DeepSeek는 어떻게 저성능 Nvidia를 고성능으로 바꾸었을까

1.
DeepSeek가 저성능 GPU를 고성능 GPU로 바꾼 비밀이 무엇일까? 궁금했는데 이와 관련한 제목이 보였습니다.

DeepSeek’s AI breakthrough bypasses industry-standard CUDA for some functions, uses Nvidia’s assembly-like PTX programming instead

무언가 대단한 내용이 있을 것으로 기대하고 읽었는데 출처가 의외였습니다. 미래에셋증권의 AI보고서 AI Weekly #45
2025년 ‘AI 혁신은 계속되고 가속된다’중 일부입니다.

PTX가 무엇인지 알아보죠. 우선 Nvidia의 CUDA 공식문서에 있는 내용입니다.

1.1. Scalable Data-Parallel Computing using GPUs

Driven by the insatiable market demand for real-time, high-definition 3D graphics, the programmable GPU has evolved into a highly parallel, multithreaded, many-core processor with tremendous computational horsepower and very high memory bandwidth. The GPU is especially well-suited to address problems that can be expressed as data-parallel computations – the same program is executed on many data elements in parallel – with high arithmetic intensity – the ratio of arithmetic operations to memory operations.

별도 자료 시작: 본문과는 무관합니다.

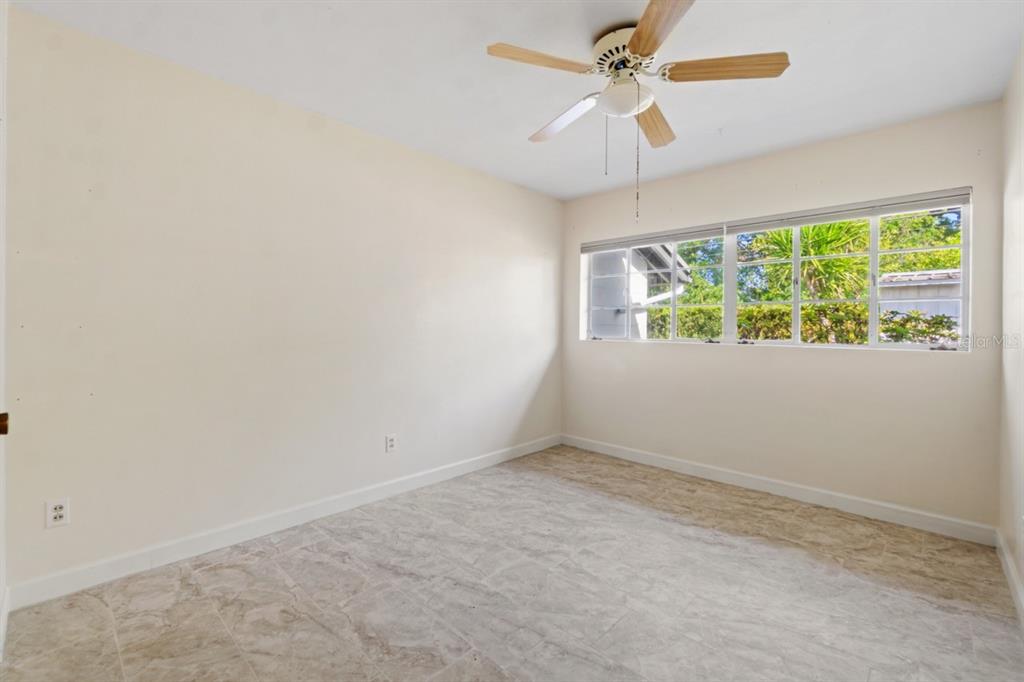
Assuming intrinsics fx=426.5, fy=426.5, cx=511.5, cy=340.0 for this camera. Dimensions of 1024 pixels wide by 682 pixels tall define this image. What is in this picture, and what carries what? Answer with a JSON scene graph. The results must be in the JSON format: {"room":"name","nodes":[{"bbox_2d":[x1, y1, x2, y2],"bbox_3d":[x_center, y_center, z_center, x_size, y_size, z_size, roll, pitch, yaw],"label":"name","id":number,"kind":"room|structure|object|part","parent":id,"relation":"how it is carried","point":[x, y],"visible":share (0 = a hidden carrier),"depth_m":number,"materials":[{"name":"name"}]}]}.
{"room":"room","nodes":[
{"label":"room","id":0,"kind":"room"},
{"bbox_2d":[1,8,563,597],"bbox_3d":[-0.845,-0.134,3.068,0.161,2.460,4.044,1,1,43],"label":"left wall","id":1,"kind":"structure","parent":0,"point":[532,253],"depth_m":2.25,"materials":[{"name":"paint"}]},
{"bbox_2d":[0,0,8,656],"bbox_3d":[-1.652,-0.052,1.249,0.999,2.339,0.178,1,1,43],"label":"door","id":2,"kind":"structure","parent":1,"relation":"attached to","point":[1,217],"depth_m":1.53,"materials":[{"name":"white paint"}]},
{"bbox_2d":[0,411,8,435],"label":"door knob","id":3,"kind":"object","parent":2,"relation":"attached to","point":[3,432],"visible":0.97,"depth_m":1.15,"materials":[{"name":"brown"}]},
{"bbox_2d":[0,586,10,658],"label":"baseboard","id":4,"kind":"structure","parent":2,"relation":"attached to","point":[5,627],"depth_m":1.60,"materials":[{"name":"white paint"}]},
{"bbox_2d":[45,497,69,528],"bbox_3d":[-1.940,0.738,1.821,0.009,0.115,0.070,1,1,43],"label":"wall socket","id":5,"kind":"object","parent":1,"relation":"attached to","point":[59,511],"visible":0.99,"depth_m":1.82,"materials":[{"name":"white plastic"}]},
{"bbox_2d":[6,434,562,610],"bbox_3d":[-0.774,1.041,3.052,0.015,0.104,3.678,1,1,43],"label":"baseboard","id":6,"kind":"structure","parent":1,"relation":"attached to","point":[215,535],"depth_m":2.27,"materials":[{"name":"white paint"}]},
{"bbox_2d":[385,434,396,452],"bbox_3d":[-0.834,0.710,2.949,0.008,0.116,0.071,1,1,43],"label":"wall socket","id":7,"kind":"object","parent":1,"relation":"attached to","point":[389,444],"visible":0.99,"depth_m":2.94,"materials":[{"name":"white plastic"}]},
{"bbox_2d":[0,444,1023,681],"bbox_3d":[0.247,1.179,1.874,3.241,0.109,4.117,1,1,43],"label":"floor","id":8,"kind":"structure","parent":0,"point":[221,569],"depth_m":1.86,"materials":[{"name":"tile"}]},
{"bbox_2d":[8,0,1023,201],"bbox_3d":[0.265,-1.384,1.865,3.419,0.118,4.119,1,1,43],"label":"ceiling","id":9,"kind":"structure","parent":0,"point":[718,124],"depth_m":2.07,"materials":[{"name":"white paint"}]},
{"bbox_2d":[485,0,788,220],"bbox_3d":[0.514,-0.942,1.940,1.168,0.804,1.162,1,1,43],"label":"ceiling fan","id":10,"kind":"object","parent":9,"relation":"hanging from","point":[644,48],"visible":0.99,"depth_m":1.83,"materials":[{"name":"white metal"}]},
{"bbox_3d":[0.119,-1.127,1.746,0.254,0.039,0.416,1,1,43],"label":"blade","id":11,"kind":"part","parent":10,"relation":"part of","materials":[{"name":"brown wood"}]},
{"bbox_3d":[0.254,-1.096,2.152,0.490,0.056,0.227,1,1,43],"label":"blade","id":12,"kind":"part","parent":10,"relation":"part of","materials":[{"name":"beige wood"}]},
{"bbox_3d":[0.511,-1.252,1.938,0.283,0.127,0.288,1,1,43],"label":"motor housing","id":13,"kind":"part","parent":10,"relation":"part of","materials":[{"name":"white metal"}]},
{"bbox_3d":[0.697,-1.092,2.156,0.200,0.046,0.509,1,1,25],"label":"blade","id":14,"kind":"part","parent":10,"relation":"part of","materials":[{"name":"brown wood"}]},
{"bbox_3d":[0.520,-1.113,1.503,0.401,0.041,0.372,1,1,43],"label":"blade","id":15,"kind":"part","parent":10,"relation":"part of","materials":[{"name":"brown wood"}]},
{"bbox_3d":[0.868,-1.113,1.772,0.389,0.043,0.274,1,1,43],"label":"blade","id":16,"kind":"part","parent":10,"relation":"part of","materials":[{"name":"brown wood"}]},
{"bbox_2d":[561,101,1001,530],"bbox_3d":[1.642,-0.124,3.410,3.042,2.457,0.160,1,1,43],"label":"back wall","id":17,"kind":"structure","parent":0,"point":[964,366],"depth_m":2.89,"materials":[{"name":"beige paint"}]},
{"bbox_2d":[577,190,972,350],"bbox_3d":[1.712,-0.420,3.380,2.690,0.933,0.107,1,1,43],"label":"window","id":18,"kind":"structure","parent":17,"relation":"in","point":[872,253],"depth_m":3.11,"materials":[{"name":"white"}]},
{"bbox_2d":[580,223,725,253],"bbox_3d":[1.168,-0.872,3.779,1.280,0.089,0.052,1,1,43],"label":"window blind","id":19,"kind":"object","parent":18,"relation":"attached to","point":[712,233],"visible":0.98,"depth_m":3.69,"materials":[{"name":"plastic"}]},
{"bbox_2d":[724,187,971,233],"bbox_3d":[2.162,-0.843,2.886,1.355,0.088,0.055,1,1,43],"label":"window blind","id":20,"kind":"object","parent":18,"relation":"attached to","point":[796,219],"visible":0.98,"depth_m":2.78,"materials":[{"name":"white plastic"}]},
{"bbox_2d":[561,433,995,545],"bbox_3d":[1.581,1.057,3.368,3.000,0.103,0.015,1,1,43],"label":"baseboard","id":21,"kind":"structure","parent":17,"relation":"attached to","point":[876,508],"depth_m":2.92,"materials":[{"name":"white paint"}]},
{"bbox_2d":[997,39,1023,617],"bbox_3d":[1.432,-0.092,0.900,0.157,2.470,3.995,1,1,43],"label":"right wall","id":22,"kind":"structure","parent":0,"point":[1022,571],"depth_m":2.03,"materials":[{"name":"beige paint"}]},
{"bbox_2d":[995,528,1023,630],"bbox_3d":[1.383,1.098,0.990,0.015,0.100,3.773,1,1,43],"label":"baseboard","id":23,"kind":"structure","parent":22,"relation":"attached to","point":[1008,563],"depth_m":1.94,"materials":[{"name":"white paint"}]},
{"label":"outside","id":24,"kind":"structure","parent":0,"visible":0},
{"bbox_2d":[588,241,690,338],"label":"neighboring house","id":25,"kind":"structure","parent":24,"point":[600,317],"depth_m":7.81,"materials":[{"name":"paint"}]},
{"bbox_2d":[877,269,961,334],"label":"shed","id":26,"kind":"structure","parent":24,"point":[924,307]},
{"label":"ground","id":27,"kind":"structure","parent":24,"visible":0},
{"bbox_2d":[642,303,955,344],"bbox_3d":[4.298,0.319,6.548,6.854,1.693,1.063,1,1,43],"label":"hedge","id":28,"kind":"object","parent":27,"relation":"on","point":[904,335],"visible":0.27,"depth_m":6.22,"materials":[{"name":"green plant"}]},
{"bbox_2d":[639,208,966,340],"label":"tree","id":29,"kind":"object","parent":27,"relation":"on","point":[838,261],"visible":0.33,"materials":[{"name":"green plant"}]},
{"bbox_2d":[746,219,870,301],"bbox_3d":[5.657,-0.914,8.311,2.685,3.750,2.681,1,1,43],"label":"palm tree","id":30,"kind":"object","parent":27,"relation":"on","point":[788,231],"visible":0.46,"depth_m":7.97,"materials":[{"name":"green plant"}]},
{"bbox_2d":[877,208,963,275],"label":"tree","id":31,"kind":"object","parent":27,"relation":"on","point":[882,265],"visible":0.28,"materials":[{"name":"green plant"}]}
]}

Because the same program is executed for each data element, there is a lower requirement for sophisticated flow control; and because it is executed on many data elements and has high arithmetic intensity, the memory access latency can be hidden with calculations instead of big data caches.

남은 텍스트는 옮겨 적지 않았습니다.